How Not to Let Instagram Take over Your Vacation


A couple of weeks ago, Russell and I went to Europe. It was sort of a last-minute trip based on great off-season pricing and the fact that I’d never been. Before we left, everyone told me to Instagram … and I kind of resented it. I’d had a bad couple of months, and I wanted to disconnect, not report back on everything I was doing. I wanted to be present and actually experience as much as I could, and putting so much effort into capturing a moment often results in not actually experiencing the moment.

Russell doesn’t seem to have this problem. When he sees something that he wants to share, he just shares it. He doesn’t wrestle with writing the right caption or getting the right exposure — he just swipes and takes the story without fanfare or gnashing of teeth. I usually don’t even notice that he’s doing it.

That’s not how I function. I second-guess what I’m doing so much that it can take me a couple minutes (or more) to get happy with a post, and when I’m working on that, I’m not thinking about what’s actually going on around me. This can be really irritating for the people I’m traveling with (or sharing dinner or coffee with), and honestly, it’s irritating for me, too — I want to experience life, not just document it.
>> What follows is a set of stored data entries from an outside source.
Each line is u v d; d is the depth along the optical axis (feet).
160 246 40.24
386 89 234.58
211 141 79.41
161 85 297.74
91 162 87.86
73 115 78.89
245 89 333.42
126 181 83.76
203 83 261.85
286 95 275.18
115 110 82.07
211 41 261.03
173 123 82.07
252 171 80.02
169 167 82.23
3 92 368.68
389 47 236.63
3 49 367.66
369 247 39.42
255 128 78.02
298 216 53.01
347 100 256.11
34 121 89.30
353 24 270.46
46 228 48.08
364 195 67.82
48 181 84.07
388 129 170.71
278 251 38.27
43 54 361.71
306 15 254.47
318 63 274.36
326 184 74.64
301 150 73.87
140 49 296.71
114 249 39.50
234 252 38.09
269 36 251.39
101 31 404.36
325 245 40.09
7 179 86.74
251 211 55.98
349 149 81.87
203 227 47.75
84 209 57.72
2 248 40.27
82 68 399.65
Obviously, I don’t HAVE to Instagram (or Facebook or Tweet). One way to enjoy your life is just to live it and not capture it on social media. And if that’s your choice, I think it’s a great one. But I really enjoy having a record of the trip that I can revisit later. When I was a kid, we kept travel journals and scrapbooks on our vacations, and I love looking back at them — they trigger memories that would’ve otherwise been forgotten. Social media fills that space for me now, and it’s something I really appreciate about it. Instagram and Facebook are also a way to let our families into our lives — I know Russell’s and my families were really happy we were able to take this trip, and it was cool to be able to share things with them that we definitely would have forgotten if we waited until we got home.

I have a little personal hack that helps me be in the moment AND capture it on social media — I take the photos and videos with my phone (or camera) instead of with the app and wait to post them later (POSTpone them, if you will, haha). In Europe, I put my phone on airplane mode most of the time so I couldn’t post or see comments. I did that because we wanted to save money on international cell phone data, but it ended up being a great way to disconnect. I still posted on social media, but I did it all at night when I was connected to wifi.

I’d be lying if I said I was totally in the moment — I still took a lot of pictures, and I still made videos that I intended on putting on Instagram later. But I saved myself from stumbling into the street and getting hit by a bus because I was searching for the right GIF and from missing those small moments that get eaten up when you’re trying to come up with the right caption. I also like to think that it showed Russell that talking to him is more important than responding to a stranger’s comment about my Eiffel Tower photo, and that’s something I always want to remember — that people are more important than posts, and I don’t want anyone who’s with me to feel like they mean less than a bunch of followers on social media. Sometimes, I fail at that. But I’m trying hard to get it right.